Exercise instructions => From the entries that follow, reproduce exactly and only the lines from the line with "<source format=gts>" to the line with "X125000000Y-82400000D03*", endpoints included.

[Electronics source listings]
↓

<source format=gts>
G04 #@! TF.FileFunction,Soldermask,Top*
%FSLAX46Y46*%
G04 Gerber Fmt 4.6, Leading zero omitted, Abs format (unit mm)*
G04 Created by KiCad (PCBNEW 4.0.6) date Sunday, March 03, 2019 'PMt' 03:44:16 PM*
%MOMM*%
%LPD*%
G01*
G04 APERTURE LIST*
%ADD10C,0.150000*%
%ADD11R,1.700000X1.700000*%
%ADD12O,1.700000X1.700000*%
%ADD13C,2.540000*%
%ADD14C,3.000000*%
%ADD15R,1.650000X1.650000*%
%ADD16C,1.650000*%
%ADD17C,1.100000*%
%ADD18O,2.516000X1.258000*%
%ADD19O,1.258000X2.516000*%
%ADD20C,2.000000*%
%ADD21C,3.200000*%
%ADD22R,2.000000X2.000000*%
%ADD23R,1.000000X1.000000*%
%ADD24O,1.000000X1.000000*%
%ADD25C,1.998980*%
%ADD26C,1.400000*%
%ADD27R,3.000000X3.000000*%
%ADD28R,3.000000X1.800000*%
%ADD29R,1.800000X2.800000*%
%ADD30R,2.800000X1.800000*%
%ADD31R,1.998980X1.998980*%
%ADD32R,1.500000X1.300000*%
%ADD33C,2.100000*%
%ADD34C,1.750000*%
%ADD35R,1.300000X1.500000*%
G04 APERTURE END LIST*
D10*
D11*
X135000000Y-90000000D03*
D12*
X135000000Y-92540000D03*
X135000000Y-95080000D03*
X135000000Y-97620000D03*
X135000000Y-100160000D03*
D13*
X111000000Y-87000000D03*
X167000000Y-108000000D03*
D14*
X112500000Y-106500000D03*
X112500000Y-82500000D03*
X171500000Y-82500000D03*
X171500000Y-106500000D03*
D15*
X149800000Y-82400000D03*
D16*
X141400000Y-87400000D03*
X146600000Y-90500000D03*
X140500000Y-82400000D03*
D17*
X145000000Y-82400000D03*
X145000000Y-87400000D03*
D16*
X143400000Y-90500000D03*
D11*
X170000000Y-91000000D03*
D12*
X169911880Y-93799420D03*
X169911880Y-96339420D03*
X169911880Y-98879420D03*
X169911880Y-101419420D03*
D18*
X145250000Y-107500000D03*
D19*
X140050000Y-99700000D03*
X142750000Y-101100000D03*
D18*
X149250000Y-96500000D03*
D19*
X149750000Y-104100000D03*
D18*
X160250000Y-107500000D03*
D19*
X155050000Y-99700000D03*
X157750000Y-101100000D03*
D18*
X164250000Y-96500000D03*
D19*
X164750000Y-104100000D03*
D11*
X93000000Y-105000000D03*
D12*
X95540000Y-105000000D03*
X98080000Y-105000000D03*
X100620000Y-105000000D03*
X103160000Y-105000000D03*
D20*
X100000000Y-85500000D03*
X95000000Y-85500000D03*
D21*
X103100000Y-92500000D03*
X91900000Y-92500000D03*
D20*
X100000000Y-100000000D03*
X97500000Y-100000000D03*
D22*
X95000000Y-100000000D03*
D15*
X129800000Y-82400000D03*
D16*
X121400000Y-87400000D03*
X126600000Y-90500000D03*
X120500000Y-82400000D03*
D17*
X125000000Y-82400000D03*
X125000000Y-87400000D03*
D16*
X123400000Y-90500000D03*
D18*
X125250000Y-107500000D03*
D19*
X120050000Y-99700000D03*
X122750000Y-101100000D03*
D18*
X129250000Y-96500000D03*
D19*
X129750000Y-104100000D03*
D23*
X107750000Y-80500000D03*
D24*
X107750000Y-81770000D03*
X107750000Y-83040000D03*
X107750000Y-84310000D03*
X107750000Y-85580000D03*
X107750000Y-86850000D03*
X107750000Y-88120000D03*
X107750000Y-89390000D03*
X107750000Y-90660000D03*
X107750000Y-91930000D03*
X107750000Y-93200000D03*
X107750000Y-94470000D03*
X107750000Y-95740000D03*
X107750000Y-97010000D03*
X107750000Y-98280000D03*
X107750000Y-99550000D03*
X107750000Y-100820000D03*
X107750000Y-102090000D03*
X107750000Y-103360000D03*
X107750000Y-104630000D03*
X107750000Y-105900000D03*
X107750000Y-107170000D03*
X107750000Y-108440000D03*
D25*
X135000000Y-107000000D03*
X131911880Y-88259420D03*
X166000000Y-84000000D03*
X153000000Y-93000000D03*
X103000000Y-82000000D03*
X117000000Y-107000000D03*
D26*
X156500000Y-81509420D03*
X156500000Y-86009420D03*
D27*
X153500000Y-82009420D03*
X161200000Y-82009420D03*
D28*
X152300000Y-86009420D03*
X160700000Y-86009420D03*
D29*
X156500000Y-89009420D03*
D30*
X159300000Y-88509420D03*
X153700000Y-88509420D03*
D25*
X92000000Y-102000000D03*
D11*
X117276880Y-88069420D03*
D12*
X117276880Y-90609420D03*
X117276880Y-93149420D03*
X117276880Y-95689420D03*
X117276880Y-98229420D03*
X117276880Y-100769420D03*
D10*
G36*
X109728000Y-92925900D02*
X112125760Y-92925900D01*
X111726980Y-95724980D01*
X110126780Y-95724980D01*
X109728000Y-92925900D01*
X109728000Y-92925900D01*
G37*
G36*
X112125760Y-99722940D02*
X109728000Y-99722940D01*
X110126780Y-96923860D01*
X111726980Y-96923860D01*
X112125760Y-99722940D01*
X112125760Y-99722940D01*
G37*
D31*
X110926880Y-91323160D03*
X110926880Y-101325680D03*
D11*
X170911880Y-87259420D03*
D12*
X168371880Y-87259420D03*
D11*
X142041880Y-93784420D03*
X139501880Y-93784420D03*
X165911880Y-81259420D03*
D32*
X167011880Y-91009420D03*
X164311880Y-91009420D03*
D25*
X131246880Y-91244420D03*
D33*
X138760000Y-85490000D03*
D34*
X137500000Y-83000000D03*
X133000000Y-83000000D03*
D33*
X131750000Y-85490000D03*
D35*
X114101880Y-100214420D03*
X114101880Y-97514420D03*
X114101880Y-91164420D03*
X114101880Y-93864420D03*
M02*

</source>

↑
↓

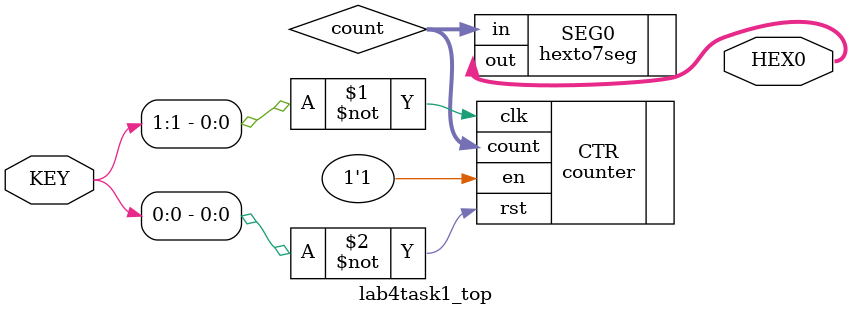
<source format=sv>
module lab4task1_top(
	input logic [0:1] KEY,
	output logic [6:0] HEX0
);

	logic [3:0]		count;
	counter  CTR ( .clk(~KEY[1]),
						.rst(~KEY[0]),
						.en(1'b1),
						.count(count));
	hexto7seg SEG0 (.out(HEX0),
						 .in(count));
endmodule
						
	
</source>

↑
↓

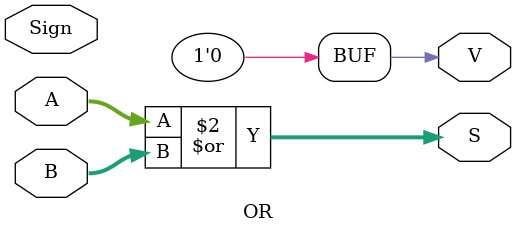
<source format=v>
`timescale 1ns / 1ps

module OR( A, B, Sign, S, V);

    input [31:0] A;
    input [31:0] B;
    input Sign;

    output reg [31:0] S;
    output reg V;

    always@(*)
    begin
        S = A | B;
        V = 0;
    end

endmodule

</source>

↑

Expected answer =>
<source format=gts>
G04 #@! TF.FileFunction,Soldermask,Top*
%FSLAX46Y46*%
G04 Gerber Fmt 4.6, Leading zero omitted, Abs format (unit mm)*
G04 Created by KiCad (PCBNEW 4.0.6) date Sunday, March 03, 2019 'PMt' 03:44:16 PM*
%MOMM*%
%LPD*%
G01*
G04 APERTURE LIST*
%ADD10C,0.150000*%
%ADD11R,1.700000X1.700000*%
%ADD12O,1.700000X1.700000*%
%ADD13C,2.540000*%
%ADD14C,3.000000*%
%ADD15R,1.650000X1.650000*%
%ADD16C,1.650000*%
%ADD17C,1.100000*%
%ADD18O,2.516000X1.258000*%
%ADD19O,1.258000X2.516000*%
%ADD20C,2.000000*%
%ADD21C,3.200000*%
%ADD22R,2.000000X2.000000*%
%ADD23R,1.000000X1.000000*%
%ADD24O,1.000000X1.000000*%
%ADD25C,1.998980*%
%ADD26C,1.400000*%
%ADD27R,3.000000X3.000000*%
%ADD28R,3.000000X1.800000*%
%ADD29R,1.800000X2.800000*%
%ADD30R,2.800000X1.800000*%
%ADD31R,1.998980X1.998980*%
%ADD32R,1.500000X1.300000*%
%ADD33C,2.100000*%
%ADD34C,1.750000*%
%ADD35R,1.300000X1.500000*%
G04 APERTURE END LIST*
D10*
D11*
X135000000Y-90000000D03*
D12*
X135000000Y-92540000D03*
X135000000Y-95080000D03*
X135000000Y-97620000D03*
X135000000Y-100160000D03*
D13*
X111000000Y-87000000D03*
X167000000Y-108000000D03*
D14*
X112500000Y-106500000D03*
X112500000Y-82500000D03*
X171500000Y-82500000D03*
X171500000Y-106500000D03*
D15*
X149800000Y-82400000D03*
D16*
X141400000Y-87400000D03*
X146600000Y-90500000D03*
X140500000Y-82400000D03*
D17*
X145000000Y-82400000D03*
X145000000Y-87400000D03*
D16*
X143400000Y-90500000D03*
D11*
X170000000Y-91000000D03*
D12*
X169911880Y-93799420D03*
X169911880Y-96339420D03*
X169911880Y-98879420D03*
X169911880Y-101419420D03*
D18*
X145250000Y-107500000D03*
D19*
X140050000Y-99700000D03*
X142750000Y-101100000D03*
D18*
X149250000Y-96500000D03*
D19*
X149750000Y-104100000D03*
D18*
X160250000Y-107500000D03*
D19*
X155050000Y-99700000D03*
X157750000Y-101100000D03*
D18*
X164250000Y-96500000D03*
D19*
X164750000Y-104100000D03*
D11*
X93000000Y-105000000D03*
D12*
X95540000Y-105000000D03*
X98080000Y-105000000D03*
X100620000Y-105000000D03*
X103160000Y-105000000D03*
D20*
X100000000Y-85500000D03*
X95000000Y-85500000D03*
D21*
X103100000Y-92500000D03*
X91900000Y-92500000D03*
D20*
X100000000Y-100000000D03*
X97500000Y-100000000D03*
D22*
X95000000Y-100000000D03*
D15*
X129800000Y-82400000D03*
D16*
X121400000Y-87400000D03*
X126600000Y-90500000D03*
X120500000Y-82400000D03*
D17*
X125000000Y-82400000D03*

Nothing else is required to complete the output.